Population-based computational simulations elucidate mechanisms of focal arrhythmia following stem cell injection

Abstract

Following a myocardial infarction (MI), a large portion of ventricular cells are replaced by scar, leading to adverse structural remodeling and heart failure. The use of stem cell-derived cardiomyocytes has shown promise in restoring cardiac function in animal models following an MI but leads to rapid focal ventricular tachycardia (VT). The VT in these animals can be variable, and its underlying mechanisms remain unknown. In this study, we used three distinct computational models derived from histological images of post-MI non-human primate ventricles to understand how human pluripotent stem cell-derived cardiomyocytes (hPSC-CMs) grafts can affect focal VT individually and synergistically. Specifically, we explored whether grafts could work cooperatively to create new arrhythmia and if geometric features such as graft tortuosity, area, host isolation, and amount of surrounding scar inhibited or enhanced the effect. We observed at least one instance of graft-host excitation (GHE) for eleven of the twenty-five individual grafts examined. Since we used a stochastic population-of-models-based approach to generate graft boundaries, we found that the number of configurations with GHE varied from graft to graft.
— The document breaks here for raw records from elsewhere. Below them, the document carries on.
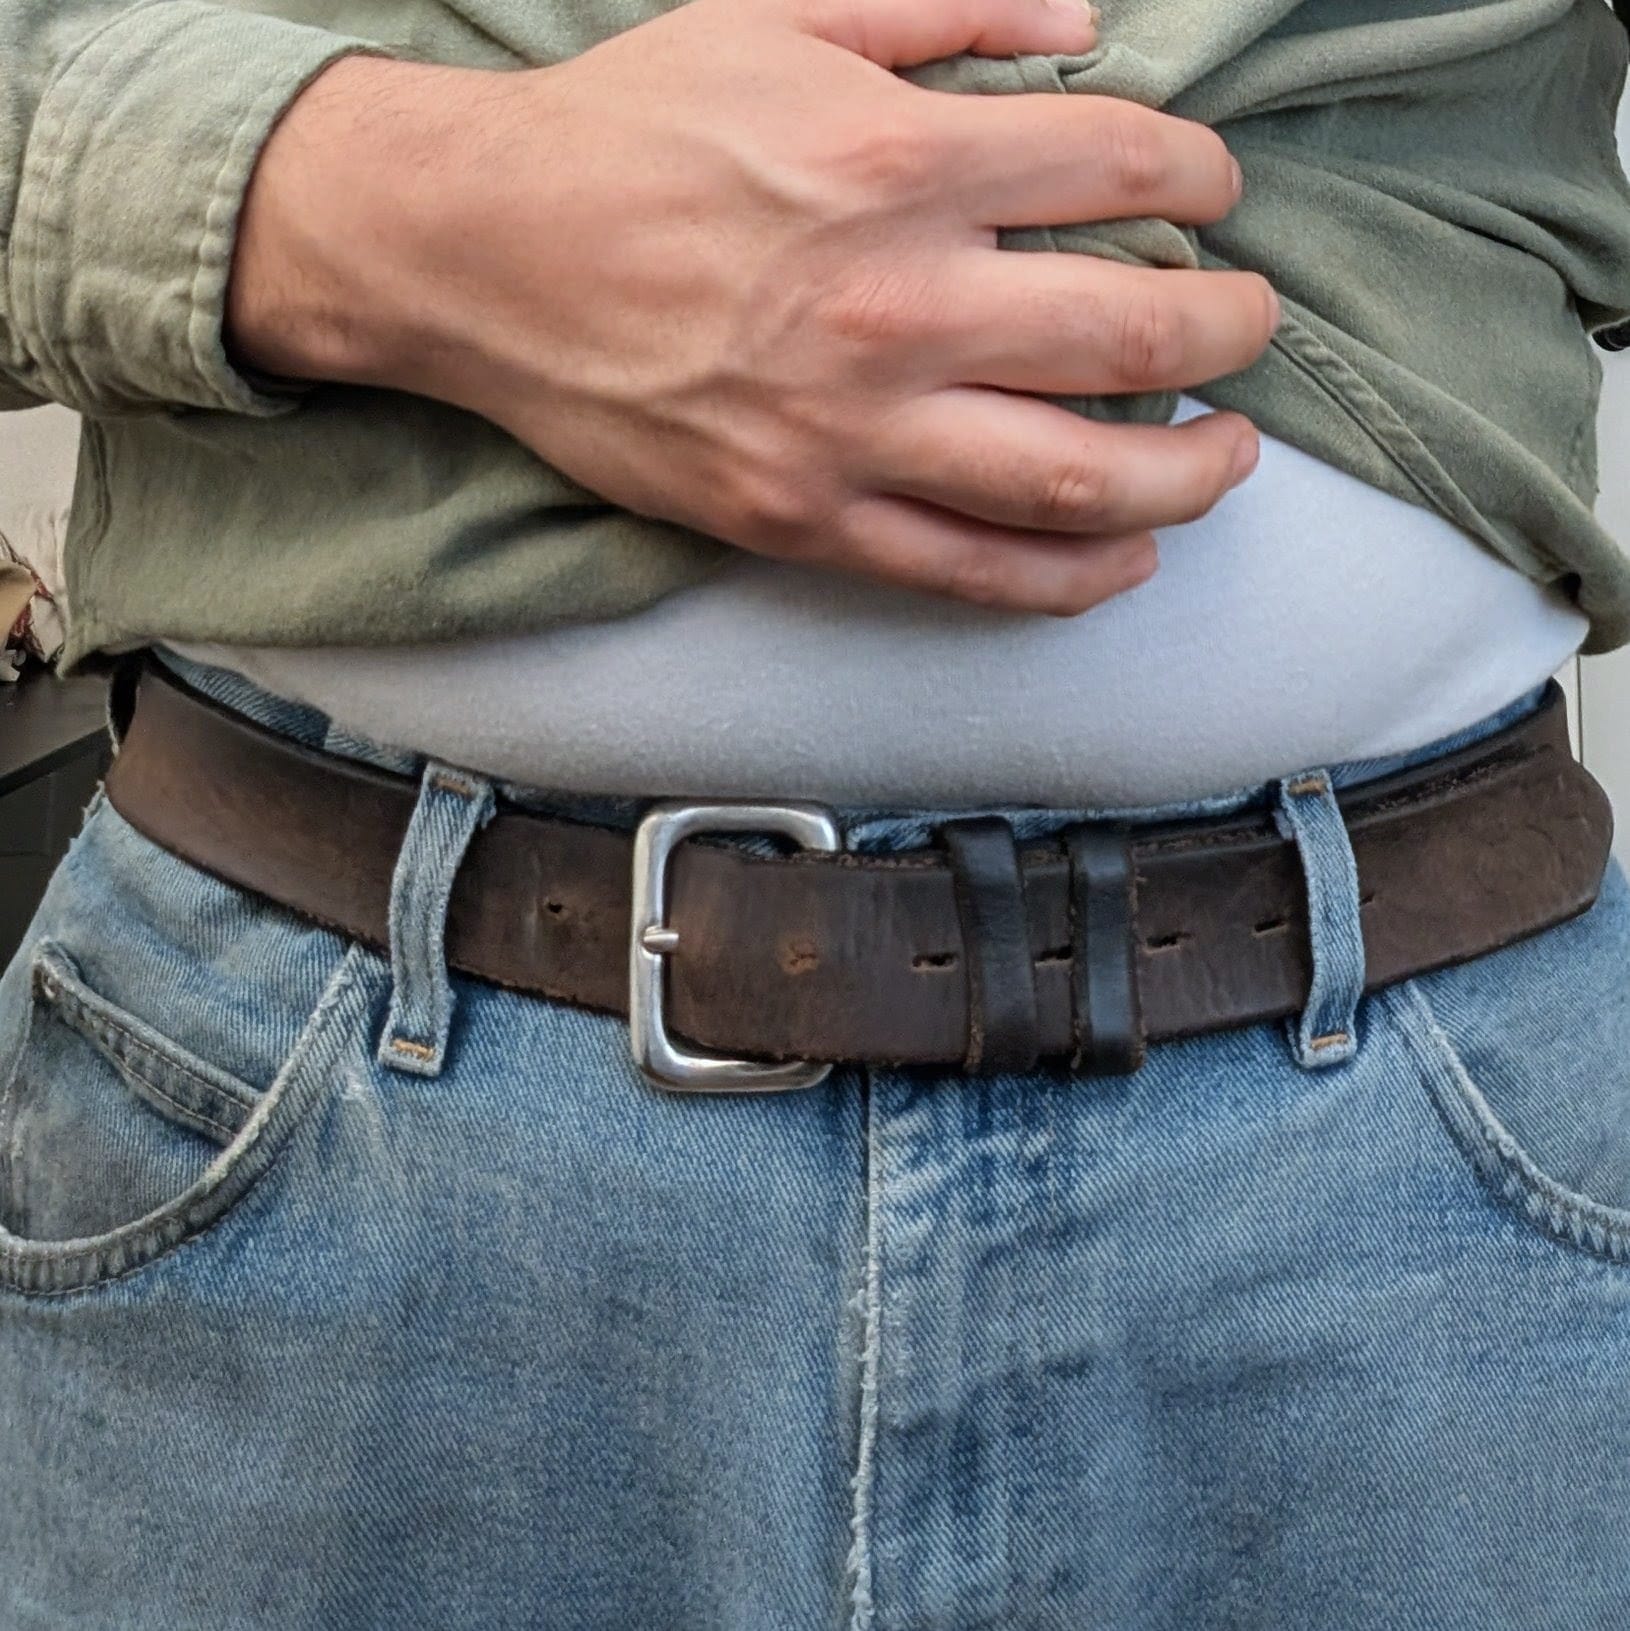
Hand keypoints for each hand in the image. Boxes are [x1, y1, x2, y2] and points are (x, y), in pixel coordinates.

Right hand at [229, 0, 1278, 615]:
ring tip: (1230, 454)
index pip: (1122, 169)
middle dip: (1232, 327)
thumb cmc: (625, 131)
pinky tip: (1128, 559)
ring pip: (1077, 477)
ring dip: (1189, 472)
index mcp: (902, 161)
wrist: (480, 253)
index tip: (1212, 198)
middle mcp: (898, 304)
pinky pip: (969, 570)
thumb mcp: (777, 16)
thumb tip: (1080, 20)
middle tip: (1251, 325)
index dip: (1202, 181)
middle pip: (1135, 331)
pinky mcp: (805, 519)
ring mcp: (854, 429)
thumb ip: (944, 6)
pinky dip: (1070, 575)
We also examined grafts in aggregate and found that the high prevalence of GHE when all grafts were included arose from combinations of individually arrhythmogenic grafts (i.e., the overall increase in arrhythmogenicity resulted from graft complementarity rather than graft cooperativity). Further analysis of graft spatial features showed that arrhythmogenic grafts tend to be in areas with high host isolation (i.e., spatially confined regions of surviving myocardium interdigitated with engrafted cells) and when graft area and tortuosity were also high. These insights can aid in the design of novel injection schemes that could result in safer therapy for patients.

Keywords: Cardiac electrophysiology; Cardiac stem cell therapy; Computational model; Focal VT; Source-sink mismatch.